- [PROBLEM DESCRIPTION]:
Return the whole listing exactly as written.

- [AVAILABLE DATA]:
============

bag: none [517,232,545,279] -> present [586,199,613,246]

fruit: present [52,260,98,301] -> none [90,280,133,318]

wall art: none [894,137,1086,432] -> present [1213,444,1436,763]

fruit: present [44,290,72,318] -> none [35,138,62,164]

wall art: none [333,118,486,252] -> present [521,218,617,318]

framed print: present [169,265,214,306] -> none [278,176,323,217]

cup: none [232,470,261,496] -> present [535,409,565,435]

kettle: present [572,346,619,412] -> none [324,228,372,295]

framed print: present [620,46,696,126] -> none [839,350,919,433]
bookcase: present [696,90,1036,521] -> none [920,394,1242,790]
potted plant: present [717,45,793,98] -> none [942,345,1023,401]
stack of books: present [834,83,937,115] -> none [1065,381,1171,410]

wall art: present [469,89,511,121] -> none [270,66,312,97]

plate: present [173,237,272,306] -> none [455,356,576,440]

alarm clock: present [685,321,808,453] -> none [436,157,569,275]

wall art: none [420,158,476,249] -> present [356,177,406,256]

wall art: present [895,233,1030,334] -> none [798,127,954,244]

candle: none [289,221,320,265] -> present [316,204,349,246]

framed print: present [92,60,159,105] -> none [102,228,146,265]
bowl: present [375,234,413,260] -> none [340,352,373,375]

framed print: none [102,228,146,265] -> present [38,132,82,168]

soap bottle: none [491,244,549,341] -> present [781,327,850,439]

============

- [RESULT BELOW]:
bag: none [517,232,545,279] -> present [586,199,613,246]

fruit: present [52,260,98,301] -> none [90,280,133,318]

wall art: none [894,137,1086,432] -> present [1213,444,1436,763]

fruit: present [44,290,72,318] -> none [35,138,62,164]

wall art: none [333,118,486,252] -> present [521,218,617,318]

framed print: present [169,265,214,306] -> none [278,176,323,217]

cup: none [232,470,261,496] -> present [535,409,565,435]

kettle: present [572,346,619,412] -> none [324,228,372,295]

framed print: present [620,46,696,126] -> none [839,350,919,433]
bookcase: present [696,90,1036,521] -> none [920,394,1242,790]
potted plant: present [717,45,793,98] -> none [942,345,1023,401]
stack of books: present [834,83,937,115] -> none [1065,381,1171,410]

wall art: present [469,89,511,121] -> none [270,66,312,97]

plate: present [173,237,272,306] -> none [455,356,576,440]

alarm clock: present [685,321,808,453] -> none [436,157,569,275]

wall art: none [420,158,476,249] -> present [356,177,406,256]

wall art: present [895,233,1030,334] -> none [798,127,954,244]

candle: none [289,221,320,265] -> present [316,204,349,246]

framed print: present [92,60,159,105] -> none [102,228,146,265]
bowl: present [375,234,413,260] -> none [340,352,373,375]

framed print: none [102,228,146,265] -> present [38,132,82,168]

soap bottle: none [491,244,549,341] -> present [781,327,850,439]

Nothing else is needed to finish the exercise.